⟨
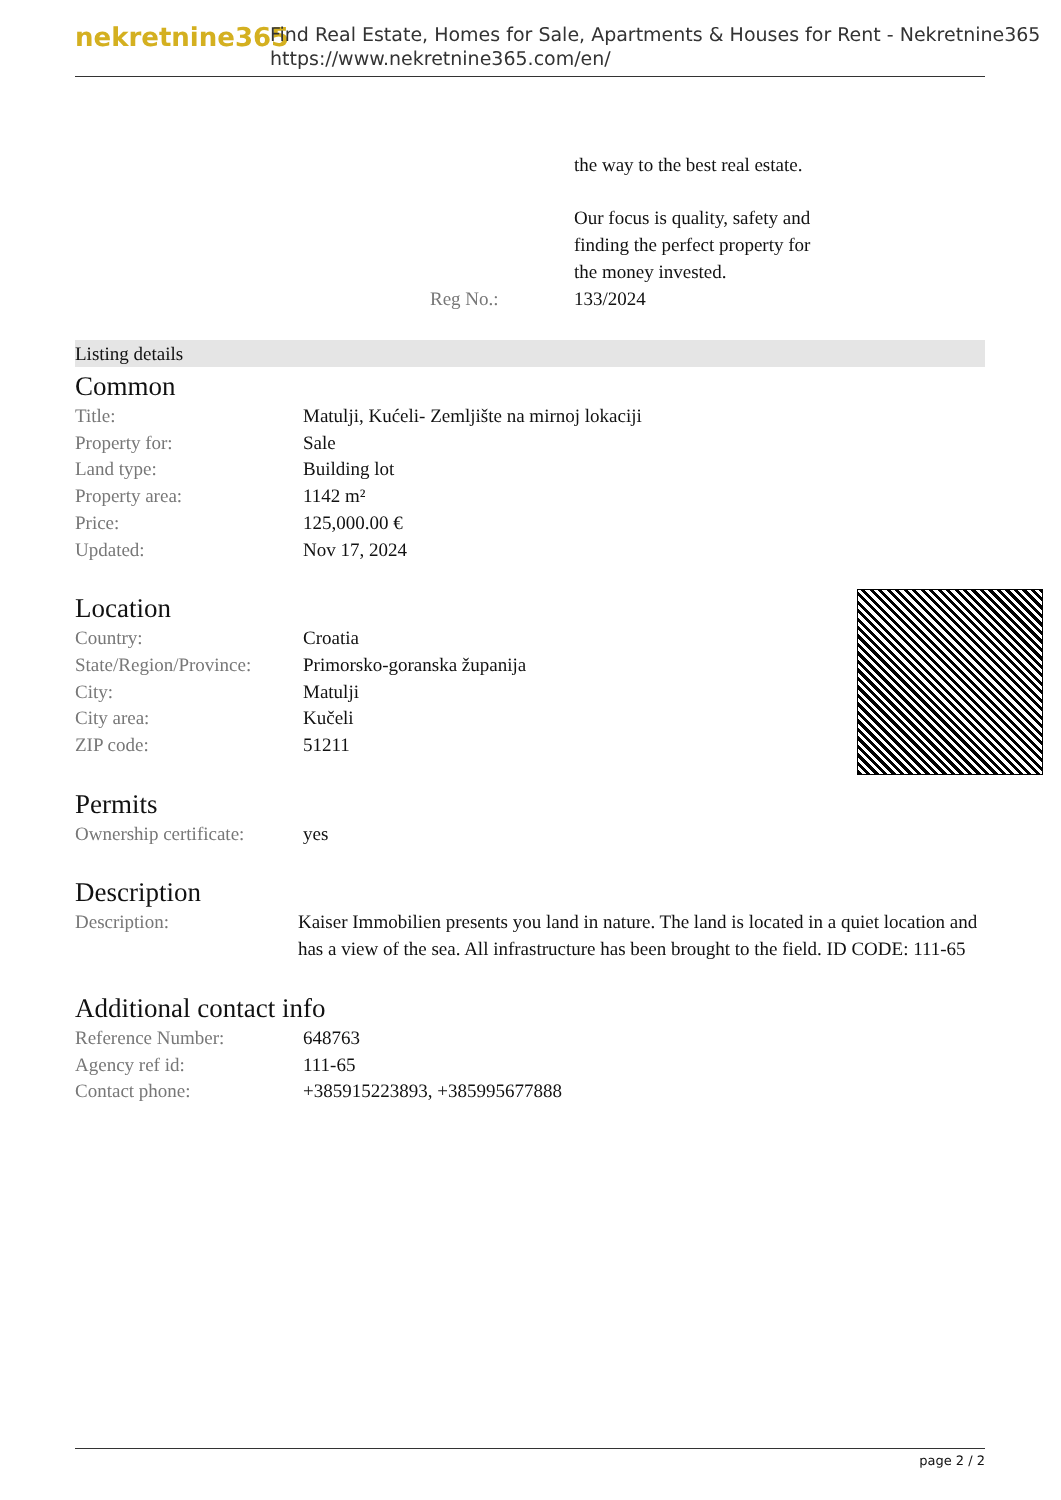nekretnine365
Find Real Estate, Homes for Sale, Apartments & Houses for Rent - Nekretnine365
https://www.nekretnine365.com/en/
| | the way to the best real estate. Our focus is quality, safety and finding the perfect property for the money invested. |
| Reg No.: | 133/2024 |
Listing details
Common
| Title: | Matulji, Kućeli- Zemljište na mirnoj lokaciji |
| Property for: | Sale |
| Land type: | Building lot |
| Property area: | 1142 m² |
| Price: | 125,000.00 € |
| Updated: | Nov 17, 2024 |
Location
| Country: | Croatia |
| State/Region/Province: | Primorsko-goranska županija |
| City: | Matulji |
| City area: | Kučeli |
| ZIP code: | 51211 |
Permits
| Ownership certificate: | yes |
Description
| Description: | Kaiser Immobilien presents you land in nature. The land is located in a quiet location and has a view of the sea. All infrastructure has been brought to the field. ID CODE: 111-65 |
Additional contact info
| Reference Number: | 648763 |
| Agency ref id: | 111-65 |
| Contact phone: | +385915223893, +385995677888 |
page 2 / 2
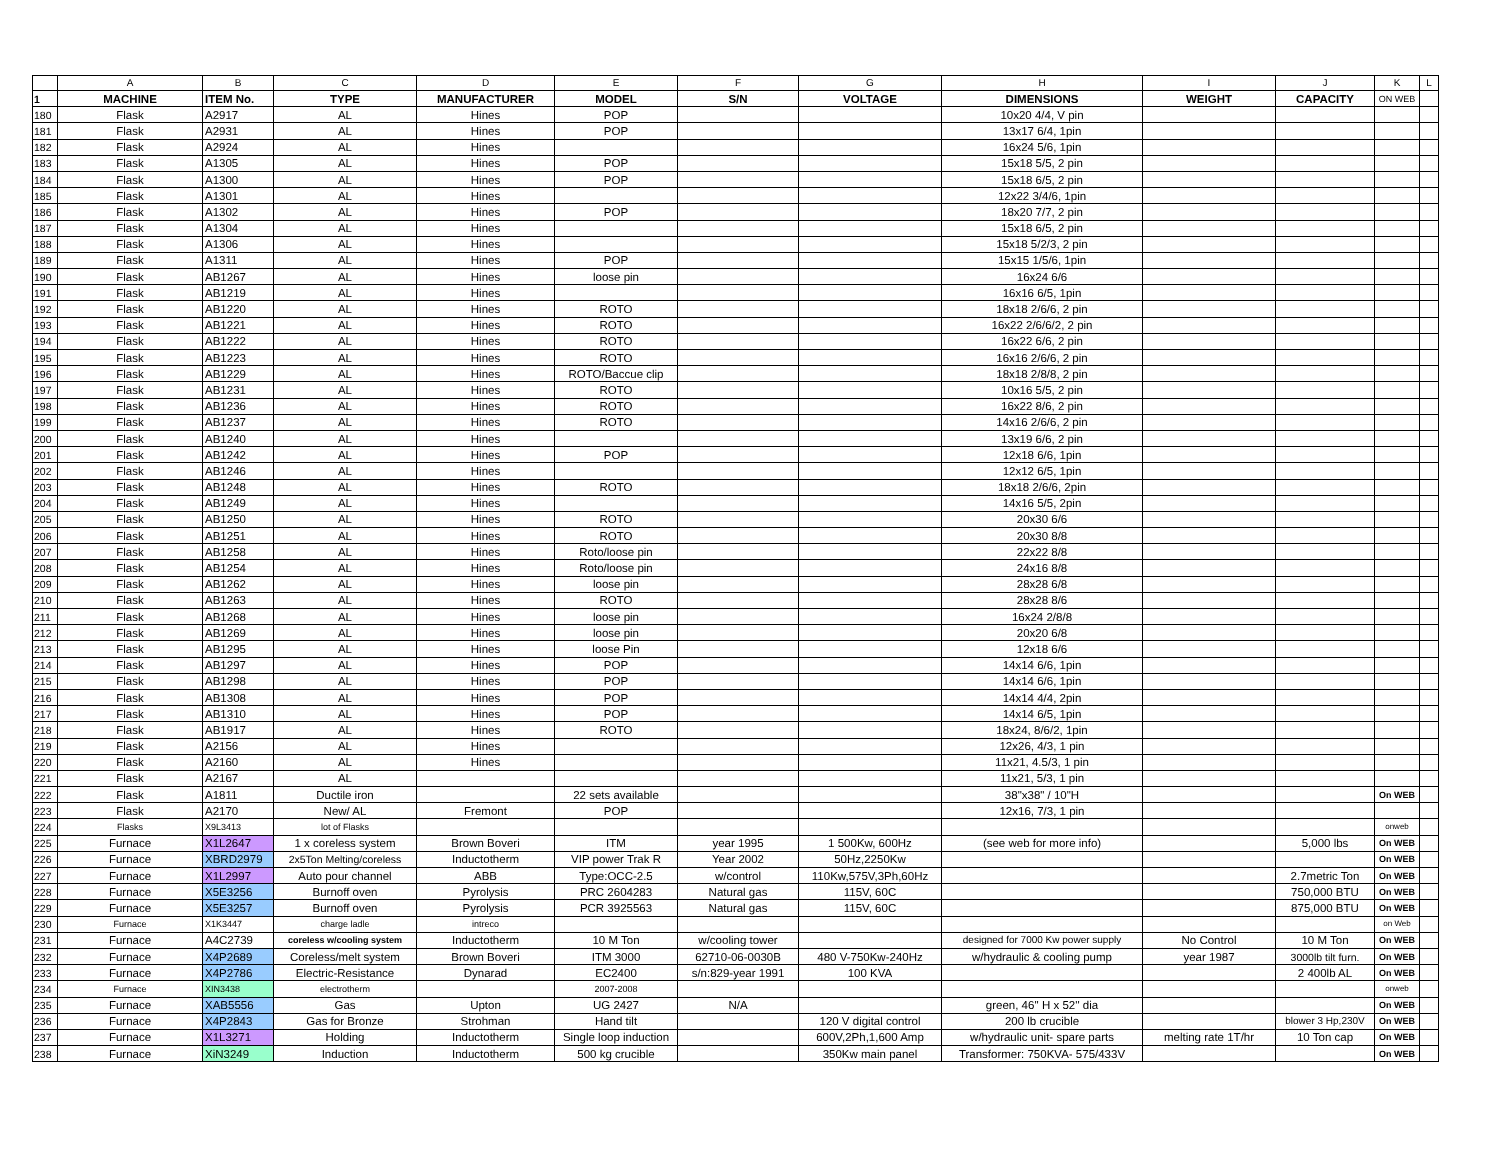| | A | B | C | D | E | F | G | H | I | J | K | L |
| --- | --- | --- | --- | --- | --- | --- | --- | --- | --- | --- | --- | --- |
| 1 | MACHINE | ITEM No. | TYPE | MANUFACTURER | MODEL | S/N | VOLTAGE | DIMENSIONS | WEIGHT | CAPACITY | ON WEB | |
| 180 | Flask | A2917 | AL | Hines | POP | | | 10x20 4/4, V pin | | | | |
| 181 | Flask | A2931 | AL | Hines | POP | | | 13x17 6/4, 1pin | | | | |
| 182 | Flask | A2924 | AL | Hines | | | | 16x24 5/6, 1pin | | | | |
| 183 | Flask | A1305 | AL | Hines | POP | | | 15x18 5/5, 2 pin | | | | |
| 184 | Flask | A1300 | AL | Hines | POP | | | 15x18 6/5, 2 pin | | | | |
| 185 | Flask | A1301 | AL | Hines | | | | 12x22 3/4/6, 1pin | | | | |
| 186 | Flask | A1302 | AL | Hines | POP | | | 18x20 7/7, 2 pin | | | | |
| 187 | Flask | A1304 | AL | Hines | | | | 15x18 6/5, 2 pin | | | | |
| 188 | Flask | A1306 | AL | Hines | | | | 15x18 5/2/3, 2 pin | | | | |
| 189 | Flask | A1311 | AL | Hines | POP | | | 15x15 1/5/6, 1pin | | | | |
| 190 | Flask | AB1267 | AL | Hines | loose pin | | | 16x24 6/6 | | | | |
| 191 | Flask | AB1219 | AL | Hines | | | | 16x16 6/5, 1pin | | | | |
| 192 | Flask | AB1220 | AL | Hines | ROTO | | | 18x18 2/6/6, 2 pin | | | | |
| 193 | Flask | AB1221 | AL | Hines | ROTO | | | 16x22 2/6/6/2, 2 pin | | | | |
| 194 | Flask | AB1222 | AL | Hines | ROTO | | | 16x22 6/6, 2 pin | | | | |
| 195 | Flask | AB1223 | AL | Hines | ROTO | | | 16x16 2/6/6, 2 pin | | | | |
| 196 | Flask | AB1229 | AL | Hines | ROTO/Baccue clip | | | 18x18 2/8/8, 2 pin | | | | |
| 197 | Flask | AB1231 | AL | Hines | ROTO | | | 10x16 5/5, 2 pin | | | | |
| 198 | Flask | AB1236 | AL | Hines | ROTO | | | 16x22 8/6, 2 pin | | | | |
| 199 | Flask | AB1237 | AL | Hines | ROTO | | | 14x16 2/6/6, 2 pin | | | | |
| 200 | Flask | AB1240 | AL | Hines | | | | 13x19 6/6, 2 pin | | | | |
| 201 | Flask | AB1242 | AL | Hines | POP | | | 12x18 6/6, 1pin | | | | |
| 202 | Flask | AB1246 | AL | Hines | | | | 12x12 6/5, 1pin | | | | |
| 203 | Flask | AB1248 | AL | Hines | ROTO | | | 18x18 2/6/6, 2pin | | | | |
| 204 | Flask | AB1249 | AL | Hines | | | | 14x16 5/5, 2pin | | | | |
| 205 | Flask | AB1250 | AL | Hines | ROTO | | | 20x30 6/6 | | | | |
| 206 | Flask | AB1251 | AL | Hines | ROTO | | | 20x30 8/8 | | | | |
| 207 | Flask | AB1258 | AL | Hines | Roto/loose pin | | | 22x22 8/8 | | | | |
| 208 | Flask | AB1254 | AL | Hines | Roto/loose pin | | | 24x16 8/8 | | | | |
| 209 | Flask | AB1262 | AL | Hines | loose pin | | | 28x28 6/8 | | | | |
| 210 | Flask | AB1263 | AL | Hines | ROTO | | | 28x28 8/6 | | | | |
| 211 | Flask | AB1268 | AL | Hines | loose pin | | | 16x24 2/8/8 | | | | |
| 212 | Flask | AB1269 | AL | Hines | loose pin | | | 20x20 6/8 | | | | |
| 213 | Flask | AB1295 | AL | Hines | loose Pin | | | 12x18 6/6 | | | | |
| 214 | Flask | AB1297 | AL | Hines | POP | | | 14x14 6/6, 1pin | | | | |
| 215 | Flask | AB1298 | AL | Hines | POP | | | 14x14 6/6, 1pin | | | | |
| 216 | Flask | AB1308 | AL | Hines | POP | | | 14x14 4/4, 2pin | | | | |
| 217 | Flask | AB1310 | AL | Hines | POP | | | 14x14 6/5, 1pin | | | | |
| 218 | Flask | AB1917 | AL | Hines | ROTO | | | 18x24, 8/6/2, 1pin | | | | |
| 219 | Flask | A2156 | AL | Hines | | | | 12x26, 4/3, 1 pin | | | | |
| 220 | Flask | A2160 | AL | Hines | | | | 11x21, 4.5/3, 1 pin | | | | |
| 221 | Flask | A2167 | AL | | | | | 11x21, 5/3, 1 pin | | | | |
| 222 | Flask | A1811 | Ductile iron | | 22 sets available | | | 38"x38" / 10"H | | | On WEB | |
| 223 | Flask | A2170 | New/ AL | Fremont | POP | | | 12x16, 7/3, 1 pin | | | | |
| 224 | Flasks | X9L3413 | lot of Flasks | | | | | | | | onweb | |
| 225 | Furnace | X1L2647 | 1 x coreless system | Brown Boveri | ITM | year 1995 | 1 500Kw, 600Hz | (see web for more info) | | 5,000 lbs | On WEB | |
| 226 | Furnace | XBRD2979 | 2x5Ton Melting/coreless | Inductotherm | VIP power Trak R | Year 2002 | 50Hz,2250Kw | | | | On WEB | |
| 227 | Furnace | X1L2997 | Auto pour channel | ABB | Type:OCC-2.5 | w/control | 110Kw,575V,3Ph,60Hz | | | 2.7metric Ton | On WEB | |
| 228 | Furnace | X5E3256 | Burnoff oven | Pyrolysis | PRC 2604283 | Natural gas | 115V, 60C | | | 750,000 BTU | On WEB | |
| 229 | Furnace | X5E3257 | Burnoff oven | Pyrolysis | PCR 3925563 | Natural gas | 115V, 60C | | | 875,000 BTU | On WEB | |
| 230 | Furnace | X1K3447 | charge ladle | intreco | | | | | | | on Web | |
| 231 | Furnace | A4C2739 | coreless w/cooling system | Inductotherm | 10 M Ton | w/cooling tower | | designed for 7000 Kw power supply | No Control | 10 M Ton | On WEB | |
| 232 | Furnace | X4P2689 | Coreless/melt system | Brown Boveri | ITM 3000 | 62710-06-0030B | 480 V-750Kw-240Hz | w/hydraulic & cooling pump | year 1987 | 3000lb tilt furn. | On WEB | |
| 233 | Furnace | X4P2786 | Electric-Resistance | Dynarad | EC2400 | s/n:829-year 1991 | 100 KVA | | | 2 400lb AL | On WEB | |
| 234 | Furnace | XIN3438 | electrotherm | | 2007-2008 | | | | | | onweb | |
| 235 | Furnace | XAB5556 | Gas | Upton | UG 2427 | N/A | | green, 46'' H x 52'' dia | | | On WEB | |
| 236 | Furnace | X4P2843 | Gas for Bronze | Strohman | Hand tilt | | 120 V digital control | 200 lb crucible | | blower 3 Hp,230V | On WEB | |
| 237 | Furnace | X1L3271 | Holding | Inductotherm | Single loop induction | | 600V,2Ph,1,600 Amp | w/hydraulic unit- spare parts | melting rate 1T/hr | 10 Ton cap | On WEB | |
| 238 | Furnace | XiN3249 | Induction | Inductotherm | 500 kg crucible | | 350Kw main panel | Transformer: 750KVA- 575/433V | | | On WEB | |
⟩
§ **Aim of the task**:
Would you repeat, exactly and with nothing added, every line from the line containing "Hp,230V | On WEB | |" through the last line of the records above?

§ **Exercise response**:
| 236 | Furnace | X4P2843 | Gas for Bronze | Strohman | Hand tilt | | 120 V digital control | 200 lb crucible | | blower 3 Hp,230V | On WEB | |
| 237 | Furnace | X1L3271 | Holding | Inductotherm | Single loop induction | | 600V,2Ph,1,600 Amp | w/hydraulic unit- spare parts | melting rate 1T/hr | 10 Ton cap | On WEB | |
| 238 | Furnace | XiN3249 | Induction | Inductotherm | 500 kg crucible | | 350Kw main panel | Transformer: 750KVA- 575/433V | | | On WEB | |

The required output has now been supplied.